I can see clearly now
The story behind your glasses – Eva Timothy (video 4:37)
Corrective lenses are used to correct refractive errors of the eye by modifying the effective focal length of the lens in order to alleviate the effects of conditions such as nearsightedness (myopia), farsightedness (hyperopia) or astigmatism.

  • Ask – What are refractive errors? How can there be corrected?
  • Imagine – With curved glass lens
  • Plan, Create – The power of a lens is generally measured in diopters. Glasses correcting for myopia will have negative diopter strengths, and glasses correcting for hypermetropia will have positive diopter strengths. Glasses correcting for astigmatism require two different strengths placed at right angles in the same lens.
  • Improve

Do it
Now it is your turn. Here are some challenges for you to work on…

  • suggest some useful vision improvements or enhancements that depend on technology.

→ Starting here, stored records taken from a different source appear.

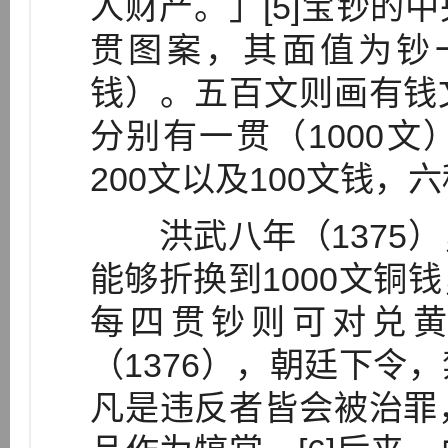
人财产。」[5]宝钞的
贯图案，其面值为钞
钱）。五百文则画有钱
分别有一贯（1000文）
200文以及100文钱，
洪武八年（1375）
能够折换到1000文铜
每四贯钞则可对兑
（1376），朝廷下令
凡是违反者皆会被治罪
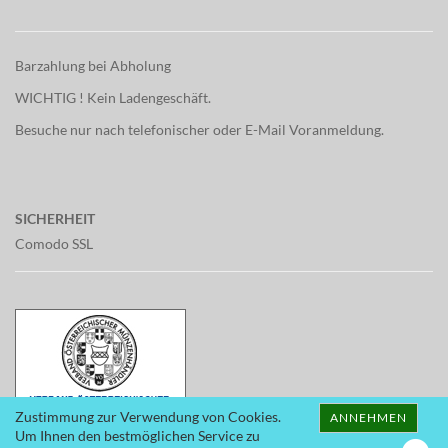
Barzahlung bei Abholung
WICHTIG ! Kein Ladengeschäft.
Besuche nur nach telefonischer oder E-Mail Voranmeldung.
SICHERHEIT
Comodo SSL
Zustimmung zur Verwendung von Cookies.
ANNEHMEN
Um Ihnen den bestmöglichen Service zu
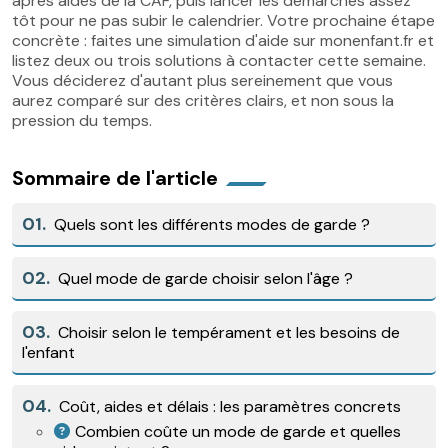
après aides de la CAF, puis lancer les démarches assez
tôt pour ne pas subir le calendrier. Votre prochaine étape
concrète : faites une simulation d'aide sur monenfant.fr et
listez deux ou trois solutions à contacter cette semaine.
Vous déciderez d'autant plus sereinement que vous
aurez comparé sur des critères clairs, et non sous la
pression du temps.
Sommaire de l'article
01.
Quels sont les différents modes de garde ?
02.
Quel mode de garde choisir selon l'âge ?
03.
Choisir selon le tempérament et les besoins de
l'enfant
04.
Coût, aides et délais : les paramètres concrets
Combien coûte un mode de garde et quelles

Does the technology exist? Can an existing technology be adapted for this use?
  • find some curved glass or other material and determine how it could be used to assist in viewing objects and print.

Learn more…

  • OrCam camera device (video 2:27) attaches to eyeglasses and is wired to a portable computer in the wearer’s pocket. Using bone conduction technology, it “speaks” text (menus, street signs, grocery labels, newspapers) as well as bus numbers and other objects that the user points to. It can even recognize faces and monitor traffic lights.
  • How eSight’s Vision Aid System Works – Zoom, contrast, brightness, and color can all be controlled by the user to optimize sight for many situations. The controller even allows the user to freeze frame, which is perfect for reading or enjoying a view. The zoom feature allows for 1.5 – 14x zoom, giving the user the ability to focus on anything from a theatre stage to a book. Furthermore, the contrast dial and six custom color combinations allow the user to adjust their view to better distinguish objects and words.